[Start of section]
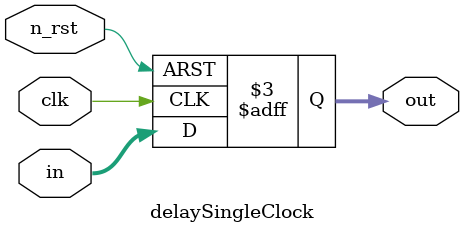
<source format=sv>

module delaySingleClock
(
	input wire clk,
	input wire n_rst,
	input wire [31:0] in,

	output reg [31:0] out
);

always_ff @(posedge clk, negedge n_rst)
begin
	if(n_rst == 1'b0)
	begin
		out <= '0;
	end
	else
	begin
		out <= in;
	end
end

endmodule

</source>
[End of section]
▶ **Your instructions**
All of the preceding material should be output verbatim, with the pictures excluded.

▶ **Result below**
<source format=sv>

module delaySingleClock
(
	input wire clk,
	input wire n_rst,
	input wire [31:0] in,

	output reg [31:0] out
);

always_ff @(posedge clk, negedge n_rst)
begin
	if(n_rst == 1'b0)
	begin
		out <= '0;
	end
	else
	begin
		out <= in;
	end
end

endmodule

</source>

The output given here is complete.